OBJECTIVE A: In the goodbye post, copy the passage from "For Bub, specifically, speaking" up to and including "happy, fun experiences.", putting "video calling" in place of "FaceTiming".
OBJECTIVE B: According to the goodbye post, for how many months did Bub attend his preschool?

EXCERPT PROVIDED:
※ ※ ※

Tag

goodbye

Saying “Goodbye” with My TCKs

I mentioned in Saying Goodbye: A Process about making sure that my kids’ needs were met when they said goodbye to Africa.  With our TCKs being so little–Bub 3 years and Honey-Bear 20 months–I didn’t know how much they would remember, but I wanted to make sure they had every opportunity to have full closure.  So we did four things that I think helped them process goodbyes and make leaving Africa a reality for them.

Giving Toys

It is amazing how many toys you accumulate in a year and half. It helped that we were given hand-me-downs from several family. So when it came time to get rid of things, I wanted to use the opportunity to help my kids learn (1) how they can bless people by giving and (2) how they can be blessed by giving.

So week by week, I asked them what toys they wanted to give away.  Some weeks they would choose two toys and other weeks they would choose ten toys, but it was always their decisions.  After choosing the toys, we would decide who to give them to.

For their closer friends, they gave specific and special toys to.  And the gift exchange made a sad goodbye experience turn into a happy goodbye…most of the time.

Speaking ‘Goodbye’

For Bub, specifically, speaking the word “goodbye” was an extremely emotional thing to do.  Even FaceTiming with family back home, he would get so upset when it was time to say goodbye and refuse to say the word.  After a while, he could say, “See you later,” but hardly ever a full, “Goodbye.”

Knowing this struggle of his, we started a couple months before we left Africa talking to him about how important it is for his heart and others’ hearts to speak the word “goodbye.”  When we started giving toys away with saying goodbye, it turned his negative emotional experiences into happy, fun experiences.

Saying goodbye to Si
Saying goodbye to Si

When he gave his dinosaurs to his best friend, Si was so happy to get new toys that Bub go really excited too.  In their happiness, they hugged and said goodbye with no negative emotions.  It was a blessing to Si, which in turn blessed Bub with a happy heart and happy goodbye.

Talking with Honey-Bear

At some point in the leaving process, I realized that we were talking a lot about goodbyes with Bub but not with Honey-Bear.  She was the same age Bub was when we left America and we talked a lot with him about goodbyes.  So I was more intentional with talking about goodbyes with her.  And I know it helped her realize the reality of leaving, and when the day came a good final goodbye (read that story here).  She did great with speaking, “Goodbye,” giving hugs and kisses.

Bub’s Party at School

And to solidify their goodbyes, they needed to end well in all areas of their lives and that included Bub’s school.  He went to a Preschool/Daycare 5-days a week in the mornings.  He attended for ten of the twelve months we lived in Work City.  So these kids were his friends.  Knowing my son, bad at goodbyes and loves to have fun,  I wanted him to have a great goodbye with his class…so we had a party.  I called his teacher two weeks before we left and asked if we could have a party to say goodbye to Bub and she was thrilled.

※ ※ ※

MATERIAL SUPPLIED:

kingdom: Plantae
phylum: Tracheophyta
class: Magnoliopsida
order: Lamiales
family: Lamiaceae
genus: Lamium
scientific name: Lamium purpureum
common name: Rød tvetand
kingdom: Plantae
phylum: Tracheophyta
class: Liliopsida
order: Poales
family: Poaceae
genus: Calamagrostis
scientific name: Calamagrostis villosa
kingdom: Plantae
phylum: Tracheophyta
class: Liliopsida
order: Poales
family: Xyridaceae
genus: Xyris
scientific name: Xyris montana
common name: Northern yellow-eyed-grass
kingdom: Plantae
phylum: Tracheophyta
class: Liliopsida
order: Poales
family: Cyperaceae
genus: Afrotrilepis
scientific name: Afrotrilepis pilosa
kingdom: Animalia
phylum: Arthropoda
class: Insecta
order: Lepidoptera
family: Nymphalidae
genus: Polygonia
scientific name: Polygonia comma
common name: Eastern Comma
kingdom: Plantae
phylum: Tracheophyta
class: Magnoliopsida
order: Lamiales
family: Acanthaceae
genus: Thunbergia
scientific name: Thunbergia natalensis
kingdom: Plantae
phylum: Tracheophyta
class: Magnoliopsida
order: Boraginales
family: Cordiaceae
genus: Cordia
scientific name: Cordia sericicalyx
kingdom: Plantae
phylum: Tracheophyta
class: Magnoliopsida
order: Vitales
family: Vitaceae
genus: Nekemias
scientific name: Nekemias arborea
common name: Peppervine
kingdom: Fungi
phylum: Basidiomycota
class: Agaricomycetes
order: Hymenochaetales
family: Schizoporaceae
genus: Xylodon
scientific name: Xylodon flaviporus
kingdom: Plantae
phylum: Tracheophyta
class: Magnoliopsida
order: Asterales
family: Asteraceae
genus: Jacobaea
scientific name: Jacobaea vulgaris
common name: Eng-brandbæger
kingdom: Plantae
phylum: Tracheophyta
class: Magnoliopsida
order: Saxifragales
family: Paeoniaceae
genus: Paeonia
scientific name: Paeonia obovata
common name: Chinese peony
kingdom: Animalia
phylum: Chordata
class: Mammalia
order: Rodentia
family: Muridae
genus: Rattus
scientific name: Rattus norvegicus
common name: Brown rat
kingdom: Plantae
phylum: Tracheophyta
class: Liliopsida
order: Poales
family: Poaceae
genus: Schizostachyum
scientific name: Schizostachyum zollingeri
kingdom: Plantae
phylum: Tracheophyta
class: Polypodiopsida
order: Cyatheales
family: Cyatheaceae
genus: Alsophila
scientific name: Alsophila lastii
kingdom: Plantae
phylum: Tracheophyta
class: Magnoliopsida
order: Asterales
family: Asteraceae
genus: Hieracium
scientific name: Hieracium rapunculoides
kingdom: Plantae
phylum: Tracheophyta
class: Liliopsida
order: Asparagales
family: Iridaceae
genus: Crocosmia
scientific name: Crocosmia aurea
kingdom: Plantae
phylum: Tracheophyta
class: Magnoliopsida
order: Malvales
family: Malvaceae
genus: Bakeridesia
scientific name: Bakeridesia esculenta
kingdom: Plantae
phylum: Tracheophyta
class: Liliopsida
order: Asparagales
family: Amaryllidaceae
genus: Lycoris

※ ※ ※

EXERCISE ANSWER A:
For Bub, specifically, speaking the word “goodbye” was an extremely emotional thing to do.  Even video calling with family back home, he would get so upset when it was time to say goodbye and refuse to say the word.  After a while, he could say, “See you later,” but hardly ever a full, “Goodbye.”

Knowing this struggle of his, we started a couple months before we left Africa talking to him about how important it is for his heart and others’ hearts to speak the word “goodbye.”  When we started giving toys away with saying goodbye, it turned his negative emotional experiences into happy, fun experiences.

EXERCISE ANSWER B: Ten of the twelve months the family lived in Work City.